Diageo is paying up to $610 million for Aviation American Gin, co-owned by Hollywood actor Ryan Reynolds, and a clutch of other spirits brands, adding to a gin portfolio which already includes Tanqueray and Gordon’s.
Diageo isn’t new to acquiring brands linked to Hollywood celebrities, having in 2017 paid $1 billion to acquire the super premium tequila brand Casamigos co-founded by “Ocean’s Eleven” star George Clooney.
It also teamed up with up with music producer and rapper Sean “Diddy” Combs to sell Ciroc vodka in 2007.
Reynolds acquired an unspecified minority stake in Aviation Gin in 2018, since when the brand had thrived, Diageo, the world’s largest spirits maker, said on Monday. It said Reynolds would retain his interest in Aviation American Gin.
The deal comes at a time when consumption of gin has been rising in the US. According to the Distilled Spirits Council, distillers sold nearly 10 million nine-liter cases of gin in the US in 2019, generating $918 million in revenue, a 3 percent rise over 2018.
Most of this growth was driven by the super-premium gin category where bottles cost $25 and upwards.
Aviation American Gin, which retails for $27 per 750 millilitres, is the second-largest super-premium gin brand in the US, growing volumes at over 100 percent in 2019 and contributed 40 percent of super-premium gin category growth in the country, Diageo said, citing industry tracker IWSR.
Diageo is paying up to $610 million for Aviation Gin LLC and Davos Brands LLC, whose portfolio also includes Astral Tequila, Sombra Mezcal and TYKU Sake.
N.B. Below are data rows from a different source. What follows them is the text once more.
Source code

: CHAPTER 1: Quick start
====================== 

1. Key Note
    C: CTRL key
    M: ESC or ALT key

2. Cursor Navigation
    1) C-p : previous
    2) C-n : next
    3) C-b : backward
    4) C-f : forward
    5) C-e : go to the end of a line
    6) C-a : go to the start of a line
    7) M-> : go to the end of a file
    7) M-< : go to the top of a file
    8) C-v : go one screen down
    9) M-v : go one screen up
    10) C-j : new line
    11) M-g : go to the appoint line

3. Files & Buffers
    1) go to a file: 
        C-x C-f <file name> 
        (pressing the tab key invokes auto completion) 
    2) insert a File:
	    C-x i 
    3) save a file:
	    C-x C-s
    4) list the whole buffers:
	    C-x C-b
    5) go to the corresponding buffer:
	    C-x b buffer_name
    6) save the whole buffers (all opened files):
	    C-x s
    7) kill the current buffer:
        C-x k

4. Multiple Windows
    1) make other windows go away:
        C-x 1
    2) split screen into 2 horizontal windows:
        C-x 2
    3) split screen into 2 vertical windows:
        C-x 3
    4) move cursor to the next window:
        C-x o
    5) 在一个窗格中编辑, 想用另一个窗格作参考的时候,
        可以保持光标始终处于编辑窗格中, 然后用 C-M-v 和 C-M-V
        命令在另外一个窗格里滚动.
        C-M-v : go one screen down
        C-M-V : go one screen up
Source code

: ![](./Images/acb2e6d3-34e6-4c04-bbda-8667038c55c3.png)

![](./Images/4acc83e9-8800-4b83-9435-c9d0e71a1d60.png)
The 43-year old actor, star of the superhero movie Deadpool, is also creative director of the brand and more recently was applauded for his “genius” in roping in commercial actress Monica Ruiz to promote Aviation Gin, days after she appeared in a widely panned ad for exercise bike maker Peloton Interactive Inc that was seen as sexist.
The tongue-in-cheek video advertisement by Aviation garnered 5 million-plus views on its first day.
Diageo’s acquisition comes just two weeks after the maker of Johnnie Walker whisky and Smirnoff vodka said yearly profit had nearly halved as widespread closures of pubs and restaurants, cancellation of sporting events and a plunge in duty free purchases hit global demand.
It also took a $1.7 billion charge on some slow-selling brands.